> **PAGE**
——————

Indeed, we do need to think more metaphorically as it allows many approaches with many faces. If we see it only as who we are as humans then a greater power is missed. Yet, if we see it larger, the universe is ours, mindfully and spiritually.







Friday, November 30, 2018

How finely tuned we each are...

















I often underestimate how sensitive the larger spirit is and how willing it is to help us in every minute and intimate detail -- when we explicitly ask. Yet, the other day I was surprised again. I had an unhappy spot that I had been suspicious of for a while. No matter how happy I was the previous day, at times, a dullness of spirit was present on waking. I am now suspicious of the influence the iPad I watch at night might have on my spirit first thing in the morning. I want to wake in elevated feelings like joyful purpose and a merry, eager heart.

Crawling into bed at the end of a day, I usually catch the news, an interesting interview or podcast, and am asleep in five minutes -- which is a real perk. Thus, I was not looking forward to putting the iPad out in the hall. Besides, would it do any good anyway? Would something larger than my human self hear? Plus, habits are hard things to break, especially when you enjoy them.

After pondering it a few days, and another touch of dullness, I set my intention and asked for a little spirit intervention. With the iPad out in the hall the next night, I try for sleep. An hour later and much churning, I am still button-eyed  At some point I must have dozed off.

Usually, on waking I literately roll out of bed to the floor and meditate. However, just before waking this morning, I am floating in water with kayaks (one of our fun activities on the lake) passing me like sandpipers when swimming at the shore. I love the feeling. Then the experience changes. I am floating on my back watching this lit candle floating in front of me. The experience leaves me with a serenity, sweetness and indeed, a light and merry heart.

——————

> **MATERIAL SUPPLIED**
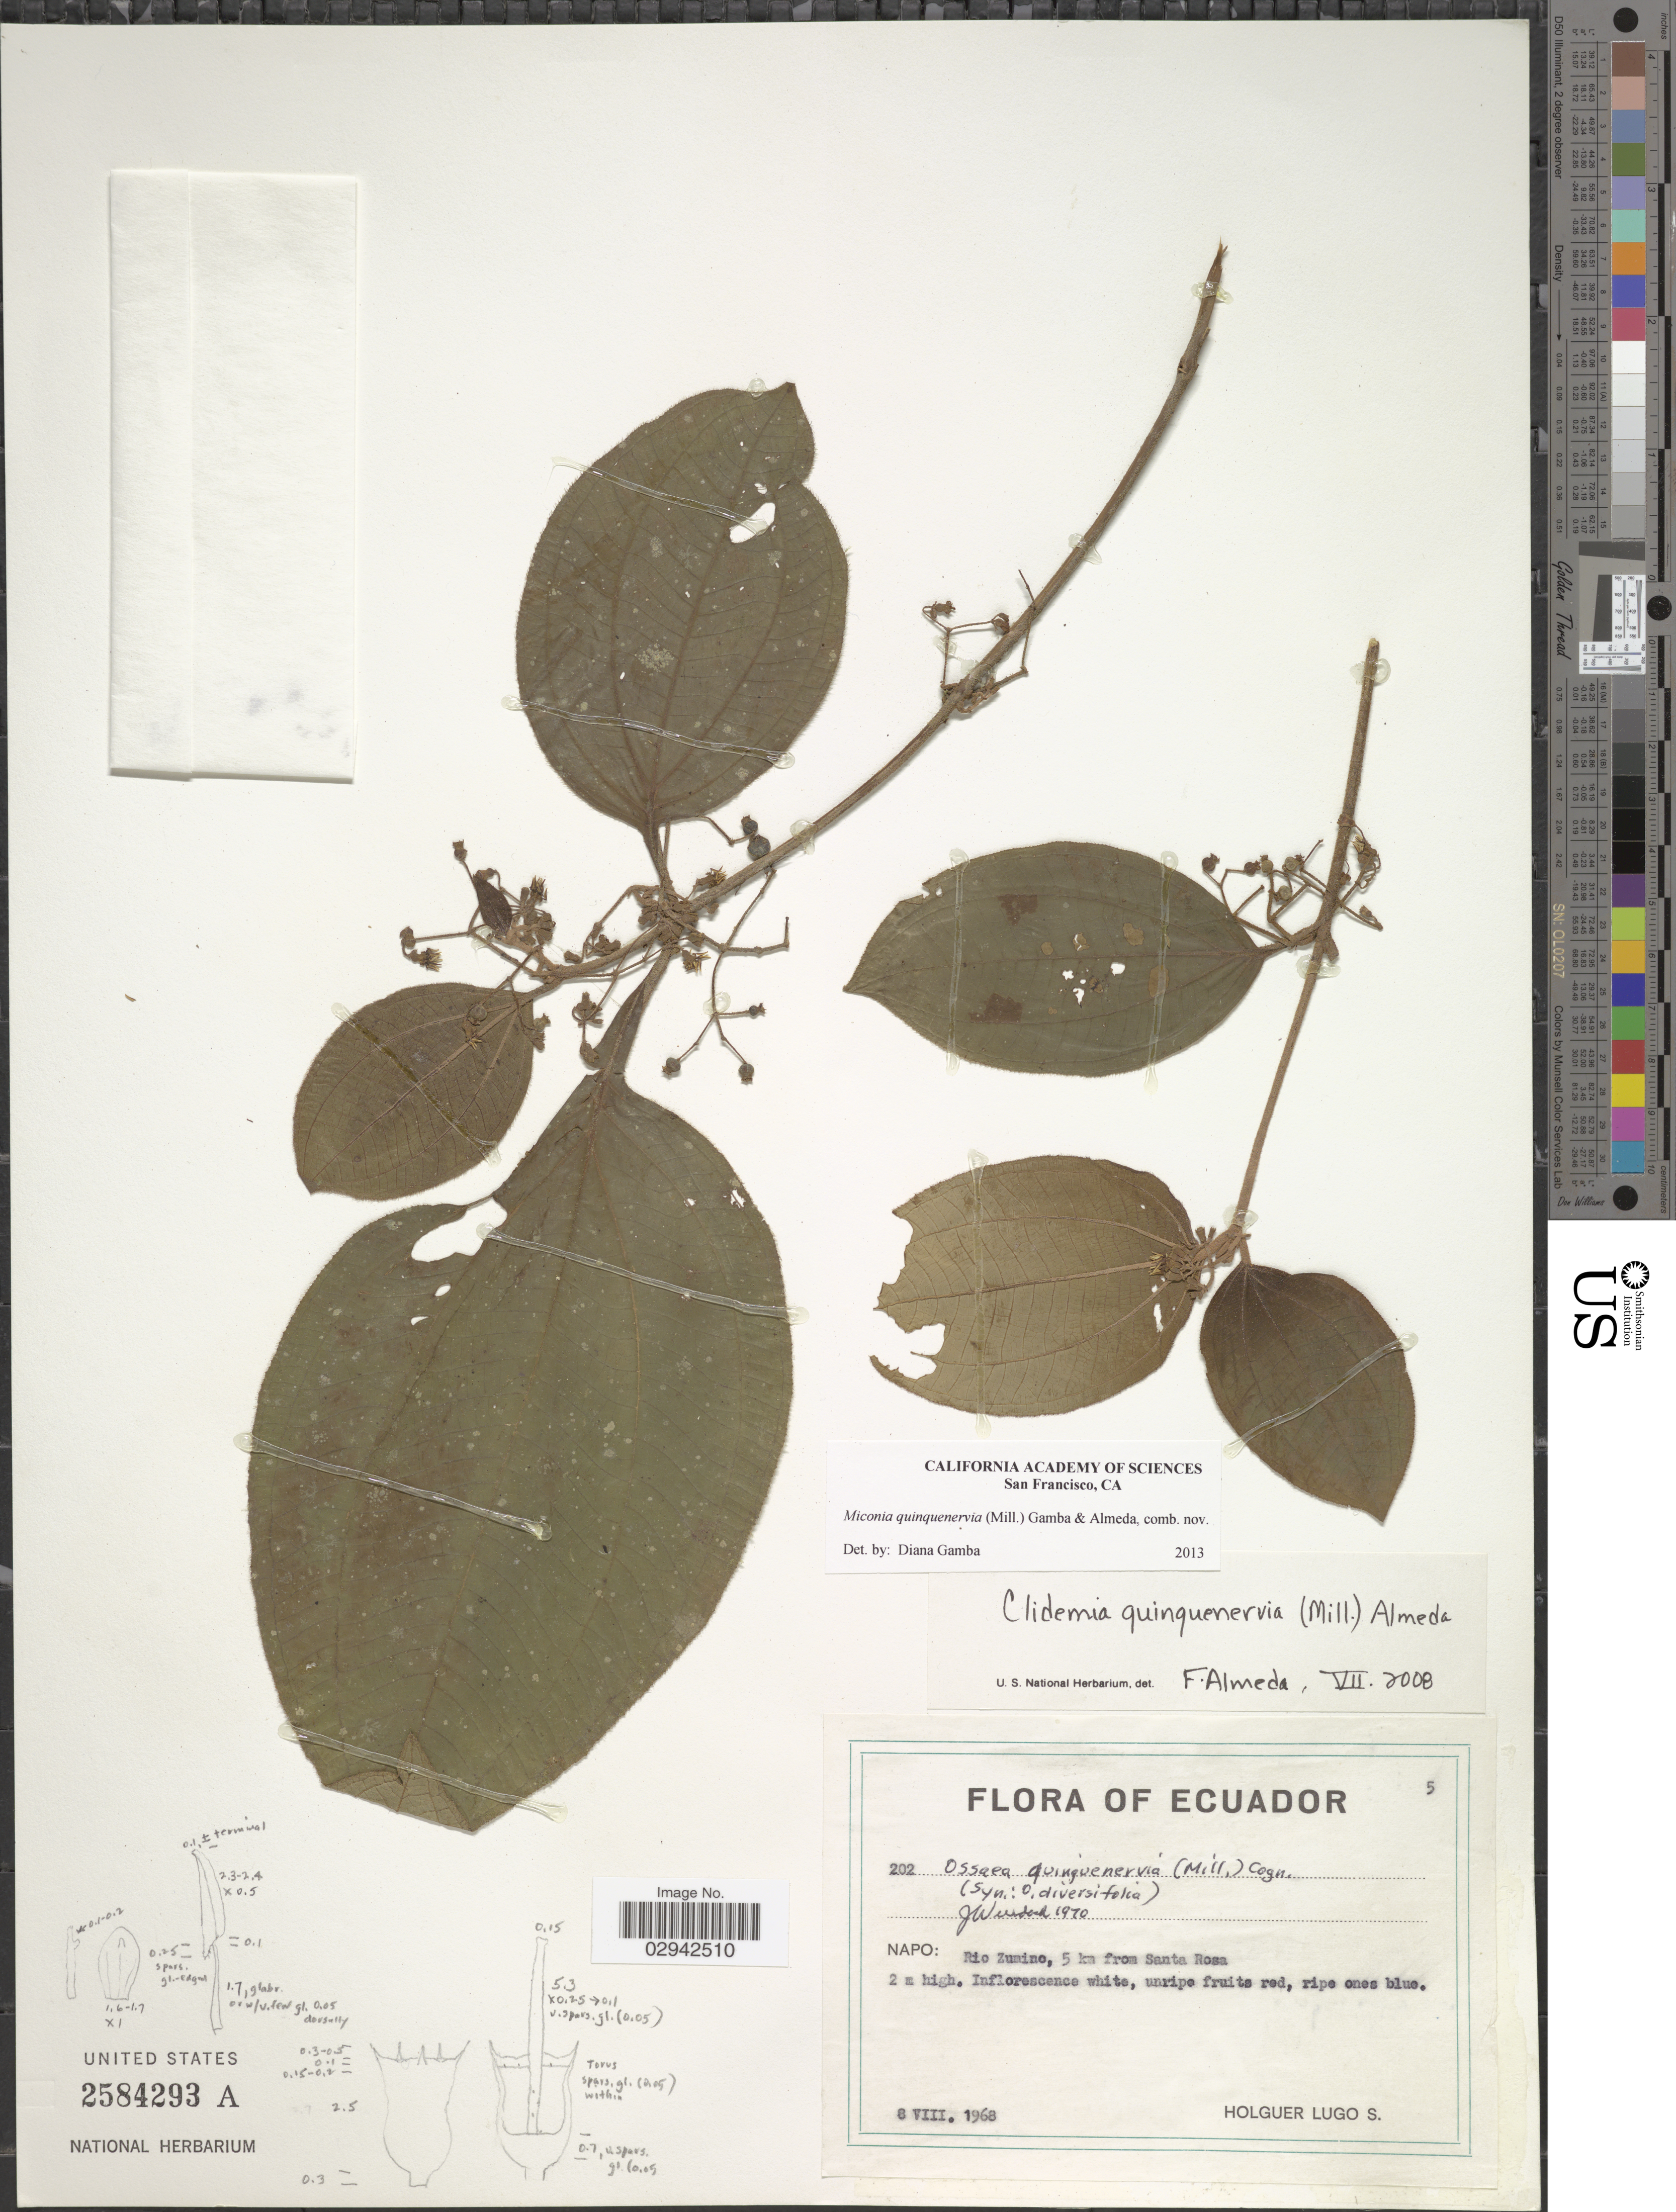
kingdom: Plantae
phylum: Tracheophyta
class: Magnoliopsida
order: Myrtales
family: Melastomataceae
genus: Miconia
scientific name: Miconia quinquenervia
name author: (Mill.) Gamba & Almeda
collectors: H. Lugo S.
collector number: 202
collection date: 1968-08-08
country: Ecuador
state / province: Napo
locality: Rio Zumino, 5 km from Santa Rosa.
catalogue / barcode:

——————

> **WHAT TO PRODUCE**
From the journal entry about the iPad and sleep, extract the passage that begins at the words "Indeed, we do" and stops after "we each are...", copying every word unchanged.

> **TASK ANSWER**
Indeed, we do need to think more metaphorically as it allows many approaches with many faces. If we see it only as who we are as humans then a greater power is missed. Yet, if we see it larger, the universe is ours, mindfully and spiritually.







Friday, November 30, 2018

How finely tuned we each are...